Carlo, descritto al suo arrivo in Italia come un ragazzo assai timido e impacciato, fin al matrimonio era rimasto abbastanza ai margini delle decisioni politiche, che venivano prese dal Santisteban in accordo con la Spagna. L’ambiente napoletano però iniziò a trovare insopportabile il controllo dell’aio e quindi la stessa Elisabetta favorì un ricambio al momento del matrimonio, e al Santisteban subentrò José di Montealegre, marchese (e poi duca) di Salas. Tra le azioni di rilievo della nuova monarchia c’era stato il forte impulso all’edilizia residenziale. Ispirandosi ai diffusi siti reali spagnoli, furono costruite numerose residenze dove la famiglia reale si ritirava per praticare il suo grande passatempo della caccia. Ma oltre che essere luoghi di “delizia del sovrano” i siti reali erano anche unità produttive agricole e per l’allevamento. Il sovrano, inoltre, dotato dall’esempio materno di sensibilità musicale, promosse a Napoli la costruzione del teatro San Carlo. Dopo il 1741, a seguito della minaccia che si era verificata all’inizio della Guerra di Successione austriaca, con la flotta inglese che minacciò di bombardare la capitale, Carlo elaborò il piano di trasferimento della reggia e delle funzioni governative all’interno del Regno. Nacque così il grande progetto della reggia di Caserta, affidato a Vanvitelli, che doveva essere centro di governo, celebrazione della monarchia e delizia del sovrano, ma che Carlo non vide mai compiuto. Il sovrano diede poi impulso alle scoperte archeologiche e fondò l’Accademia Ercolanense.

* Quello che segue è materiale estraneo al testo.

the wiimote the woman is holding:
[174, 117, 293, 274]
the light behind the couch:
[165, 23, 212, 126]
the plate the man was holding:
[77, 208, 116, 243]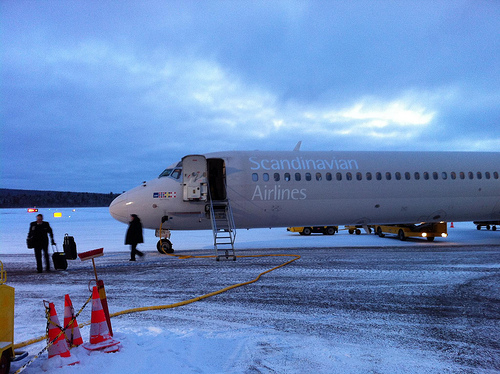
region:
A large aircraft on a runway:
[107, 133, 497, 265]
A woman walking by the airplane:
[119, 207, 152, 266]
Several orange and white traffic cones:
[41, 290, 129, 365]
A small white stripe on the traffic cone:
[86, 318, 118, 337]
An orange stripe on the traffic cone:
[88, 308, 109, 325]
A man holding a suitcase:
[22, 212, 67, 275]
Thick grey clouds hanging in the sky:
[241, 6, 454, 95]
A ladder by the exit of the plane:
[208, 202, 247, 260]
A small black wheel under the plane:
[152, 237, 178, 255]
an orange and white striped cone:
[89, 283, 116, 350]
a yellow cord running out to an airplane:
[10, 221, 300, 350]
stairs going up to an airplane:
[204, 186, 239, 260]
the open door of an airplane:
[179, 153, 228, 206]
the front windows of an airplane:
[159, 168, 183, 180]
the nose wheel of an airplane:
[154, 236, 176, 256]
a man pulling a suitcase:
[26, 213, 58, 270]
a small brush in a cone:
[74, 244, 107, 287]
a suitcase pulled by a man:
[51, 239, 68, 270]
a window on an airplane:
[283, 169, 292, 183]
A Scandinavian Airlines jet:
[107, 120, 498, 257]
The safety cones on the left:
[44, 273, 118, 365]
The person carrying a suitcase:
[24, 212, 66, 274]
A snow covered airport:
[0, 209, 499, 371]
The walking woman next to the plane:
[122, 202, 149, 259]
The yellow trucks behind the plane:
[286, 221, 453, 238]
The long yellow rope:
[1, 213, 301, 360]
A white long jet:
[111, 151, 498, 261]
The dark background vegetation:
[0, 189, 122, 206]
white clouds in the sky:
[350, 102, 418, 129]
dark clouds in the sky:
[276, 10, 426, 91]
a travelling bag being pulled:
[51, 245, 68, 268]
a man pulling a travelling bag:
[24, 210, 66, 273]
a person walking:
[119, 212, 145, 261]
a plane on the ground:
[123, 132, 498, 238]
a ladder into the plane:
[206, 194, 240, 263]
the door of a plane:
[201, 157, 231, 207]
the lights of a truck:
[418, 230, 449, 238]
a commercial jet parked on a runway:
[11, 54, 497, 299]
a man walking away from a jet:
[14, 192, 114, 297]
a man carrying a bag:
[22, 206, 73, 275]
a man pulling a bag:
[15, 205, 85, 273]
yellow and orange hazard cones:
[33, 278, 125, 360]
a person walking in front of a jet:
[115, 209, 158, 264]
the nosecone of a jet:
[102, 191, 127, 223]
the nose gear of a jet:
[151, 223, 184, 258]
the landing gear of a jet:
[151, 222, 175, 257]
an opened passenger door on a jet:
[178, 150, 211, 202]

Carlo fu lungamente un re “sotto tutela”. L’esercizio dell’effettivo potere decisionale fu assai limitato nei primi anni, poiché gran parte delle decisioni erano prese a Madrid. Già con il matrimonio il sovrano mostrò una maggiore sicurezza e consapevolezza del suo ruolo e, d’altra parte, gli stessi capitoli matrimoniali avevano previsto un ruolo maggiore della coppia nel governo del Regno. Ma il vero salto dell’impegno del re si ebbe a seguito della battaglia di Velletri dell’11 agosto 1744. Carlo a capo dell’esercito sconfisse gli Austriaci che stavano tentando di spodestarlo: il Regno era ormai saldamente nelle sue mani. La sua azione diretta di esercizio del governo si affermò poi definitivamente con la morte del padre nel luglio del 1746. Da quel momento Carlo effettivamente acquisì la totale autonomia. La stagione, tuttavia, di un felice riformismo, proprio allorquando Carlo assumeva un ruolo attivo, stava volgendo al termine e le forze tradizionali del Regno (feudalità, ecclesiastici e ceto togato) stavano riprendendo il sopravvento, vanificando le riforme, soprattutto quelle di natura fiscale del primo decennio. Segno anche del ripiegamento delle riforme fu l’espulsione degli Ebrei dovuta alla resistenza delle forze ecclesiastiche, che facevano leva sul carattere religioso di Carlo e della moglie, assai provati prima per il ritardo della nascita di un erede maschio e poi per la morte della primogenita. La seconda parte del regno si connotò quindi soprattutto per un reflusso delle energie iniziali. D’altra parte, lo stesso Carlo nel corso degli anni Cinquanta era consapevole che l’eventualità di una sua salita al trono di Spagna si stava sempre più concretizzando per la cattiva salute del fratellastro Ferdinando VI. Questi effettivamente morì il 10 agosto 1759. Carlo, quindi, stringeva un accordo con le potenze europee: a lui spettava la corona di Spagna, che sarebbe passata alla sua morte al secondogenito Carlo, mentre il primogenito Filippo, che aveva dato segni di inabilità mentale, veniva escluso dalla successione al trono. Ad ereditare il Regno era il terzo maschio, il piccolo Ferdinando, che restava a Napoli con l’inabile fratello maggiore. Carlo con la moglie e la prole lasciava quindi Napoli il 7 ottobre 1759, per proseguire la sua vita di sovrano in Spagna, dove sarebbe morto nel 1788.